How Many Units of Blood Does a Human Body Have?

The average adult has about 10 units of blood in their body. A standard unit of blood, as defined for donation and transfusion, is roughly 450 to 550 milliliters (about a pint). Since total blood volume for most adults falls between 4.5 and 5.5 liters, that works out to approximately 10 units, though the exact number depends on your size, sex, and body composition.

How Blood Volume Is Calculated

Blood volume scales with body weight. The standard estimate is about 70 milliliters of blood per kilogram of body weight, but that figure shifts by sex: men carry roughly 75 mL/kg and women about 65 mL/kg. So a 180-pound (82 kg) man would have around 6.1 liters of blood, or roughly 11 to 12 units. A 140-pound (64 kg) woman would have about 4.2 liters, closer to 8 or 9 units.

Body composition matters too. Fat tissue requires less blood supply than muscle, so the calculation works best when based on lean body mass rather than total weight. For someone with obesity, using total body weight overestimates blood volume. A rough correction: at a BMI of 40, lean weight is about 75% of total weight, and at a BMI of 60, it drops to around 60%. Applying the standard mL/kg ratio to that adjusted weight gives a more accurate picture.

What Counts as One Unit

In medical settings, one “unit” of whole blood is the amount collected during a standard donation: 400 to 550 mL, collected into a bag with anticoagulant to prevent clotting. Most blood banks aim for about 450 to 500 mL per donation. This is the unit hospitals use when ordering transfusions and the unit most people mean when they ask this question.

Donating one unit removes roughly 8 to 10% of your total blood volume. Your body replaces the liquid portion (plasma) within about 24 hours. Red blood cells take longer: bone marrow restocks them over three to four weeks, and it takes six to eight weeks to fully replenish the iron lost with those cells.

Blood Volume in Children and Newborns

Children have proportionally more blood per kilogram than adults. A typical child carries about 75 to 80 mL/kg. Newborns have even more, starting at roughly 85 mL/kg at birth and peaking at about 105 mL/kg by the end of the first month before gradually declining toward adult ratios over the following months. In absolute terms, though, the volumes are small. A 7-pound newborn has only about 270 to 330 mL of blood total, less than a single adult donation unit.

How Pregnancy Changes the Numbers

During pregnancy, blood volume increases substantially. Plasma expansion begins as early as six weeks of gestation, peaks around 32 weeks, and plateaus until delivery. By near full term, total plasma volume rises 30 to 50% above pre-pregnancy levels. This means a pregnant woman who normally has about 4.5 liters of blood may carry 6 liters or more, an increase of roughly 2 to 3 extra units. This expansion supports the placenta and helps buffer the blood loss that occurs during delivery.

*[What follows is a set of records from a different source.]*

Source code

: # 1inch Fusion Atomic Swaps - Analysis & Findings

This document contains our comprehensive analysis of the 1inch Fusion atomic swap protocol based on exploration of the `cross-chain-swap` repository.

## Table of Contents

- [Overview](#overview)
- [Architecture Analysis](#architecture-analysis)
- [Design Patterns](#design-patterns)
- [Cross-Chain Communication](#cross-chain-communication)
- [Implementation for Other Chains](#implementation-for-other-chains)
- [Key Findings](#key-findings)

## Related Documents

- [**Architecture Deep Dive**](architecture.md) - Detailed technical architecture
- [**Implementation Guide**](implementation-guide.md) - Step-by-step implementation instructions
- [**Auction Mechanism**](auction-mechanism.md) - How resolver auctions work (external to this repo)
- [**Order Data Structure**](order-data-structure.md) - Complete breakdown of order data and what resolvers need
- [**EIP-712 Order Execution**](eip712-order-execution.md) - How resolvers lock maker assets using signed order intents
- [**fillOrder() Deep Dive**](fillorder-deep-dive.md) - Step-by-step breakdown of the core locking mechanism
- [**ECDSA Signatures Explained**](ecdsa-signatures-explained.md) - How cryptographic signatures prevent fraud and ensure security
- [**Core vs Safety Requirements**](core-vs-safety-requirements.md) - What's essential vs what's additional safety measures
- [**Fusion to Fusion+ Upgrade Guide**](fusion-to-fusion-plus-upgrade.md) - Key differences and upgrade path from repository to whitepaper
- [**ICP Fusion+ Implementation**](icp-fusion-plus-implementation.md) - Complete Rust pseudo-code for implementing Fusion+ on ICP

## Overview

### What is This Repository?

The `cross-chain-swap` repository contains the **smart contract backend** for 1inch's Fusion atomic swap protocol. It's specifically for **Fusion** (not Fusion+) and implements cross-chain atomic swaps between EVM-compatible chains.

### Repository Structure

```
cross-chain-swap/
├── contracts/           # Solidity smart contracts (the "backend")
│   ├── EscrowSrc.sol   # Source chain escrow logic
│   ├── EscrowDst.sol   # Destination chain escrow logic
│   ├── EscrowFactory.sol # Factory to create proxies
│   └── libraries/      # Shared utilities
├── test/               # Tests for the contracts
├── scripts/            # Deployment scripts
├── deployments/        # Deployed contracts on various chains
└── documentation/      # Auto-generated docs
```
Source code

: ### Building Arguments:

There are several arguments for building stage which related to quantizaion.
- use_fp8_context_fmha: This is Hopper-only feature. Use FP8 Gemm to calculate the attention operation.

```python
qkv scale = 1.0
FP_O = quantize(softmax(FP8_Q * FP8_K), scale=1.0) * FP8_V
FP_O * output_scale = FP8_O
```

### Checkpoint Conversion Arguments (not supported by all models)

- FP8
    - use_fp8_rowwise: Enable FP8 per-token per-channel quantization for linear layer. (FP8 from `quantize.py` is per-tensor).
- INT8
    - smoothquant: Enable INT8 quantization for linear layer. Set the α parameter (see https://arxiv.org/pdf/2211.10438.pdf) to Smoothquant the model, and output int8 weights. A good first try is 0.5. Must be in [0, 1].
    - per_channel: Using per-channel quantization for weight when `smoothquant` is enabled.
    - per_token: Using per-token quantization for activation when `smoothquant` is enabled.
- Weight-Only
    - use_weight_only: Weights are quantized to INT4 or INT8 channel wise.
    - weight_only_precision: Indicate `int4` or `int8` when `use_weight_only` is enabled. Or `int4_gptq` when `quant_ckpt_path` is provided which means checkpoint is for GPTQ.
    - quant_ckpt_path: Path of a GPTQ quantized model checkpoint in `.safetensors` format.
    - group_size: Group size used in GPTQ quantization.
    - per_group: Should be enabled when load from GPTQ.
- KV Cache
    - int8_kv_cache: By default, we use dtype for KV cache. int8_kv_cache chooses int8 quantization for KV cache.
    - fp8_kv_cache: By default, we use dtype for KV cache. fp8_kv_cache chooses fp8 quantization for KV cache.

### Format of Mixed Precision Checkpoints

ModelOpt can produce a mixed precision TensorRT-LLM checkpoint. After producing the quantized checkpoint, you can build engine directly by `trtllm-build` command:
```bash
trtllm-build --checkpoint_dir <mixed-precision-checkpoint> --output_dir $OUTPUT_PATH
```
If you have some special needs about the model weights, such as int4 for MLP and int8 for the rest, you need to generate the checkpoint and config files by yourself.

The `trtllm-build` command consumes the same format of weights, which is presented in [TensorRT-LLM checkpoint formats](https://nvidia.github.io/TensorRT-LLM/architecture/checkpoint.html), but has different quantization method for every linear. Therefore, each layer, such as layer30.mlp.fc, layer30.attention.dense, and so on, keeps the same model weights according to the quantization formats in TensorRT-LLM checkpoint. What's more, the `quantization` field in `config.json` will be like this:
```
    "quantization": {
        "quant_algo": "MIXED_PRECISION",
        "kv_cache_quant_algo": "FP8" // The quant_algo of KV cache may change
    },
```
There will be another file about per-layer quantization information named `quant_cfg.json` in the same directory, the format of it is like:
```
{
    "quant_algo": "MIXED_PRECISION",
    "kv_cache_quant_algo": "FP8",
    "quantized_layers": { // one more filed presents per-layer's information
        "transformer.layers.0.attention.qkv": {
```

What’s Actually in Those Units

Blood isn’t a uniform fluid. By volume, red blood cells make up about 45% of whole blood, plasma accounts for about 54%, and white blood cells and platelets fill the remaining fraction of a percent. The proportion of blood occupied by red blood cells is called hematocrit, and in healthy adults it ranges from 35 to 54%, with men typically running higher than women. This is why men have slightly more blood per kilogram: they carry more red cell mass.

Plasma itself is mostly water (about 92%), with dissolved proteins, electrolytes, hormones, and waste products making up the rest. When hospitals separate a donated unit into components, a single whole blood donation can yield one unit of red cells, one unit of plasma, and one dose of platelets, each used for different clinical needs.

How Much Blood You Can Safely Lose

Understanding your total blood volume puts blood loss in perspective. Hemorrhage is classified into four stages based on the percentage lost:

  • Under 15% (Class I): You might feel a faster heartbeat or mild anxiety, but your body compensates well. For someone with 5 liters, this is less than 750 mL, or roughly one and a half units.
  • 15 to 25% (Class II): Skin on your hands and feet may look mottled or feel cool. Urine output drops as your body prioritizes vital organs. This represents about 2 to 2.5 units.
  • 26 to 39% (Class III): Breathing becomes noticeably rapid, and the body starts struggling to maintain blood pressure. This is 3 to 4 units lost.
  • Over 40% (Class IV): Consciousness fades. Without intervention, this level of blood loss is life-threatening. It represents more than 4 units, or roughly 2 liters in an average adult.

These thresholds explain why blood donation is limited to one unit at a time: losing about 500 mL (roughly 10% of your volume) is well within the safe range, while losing four or five times that amount becomes a medical emergency.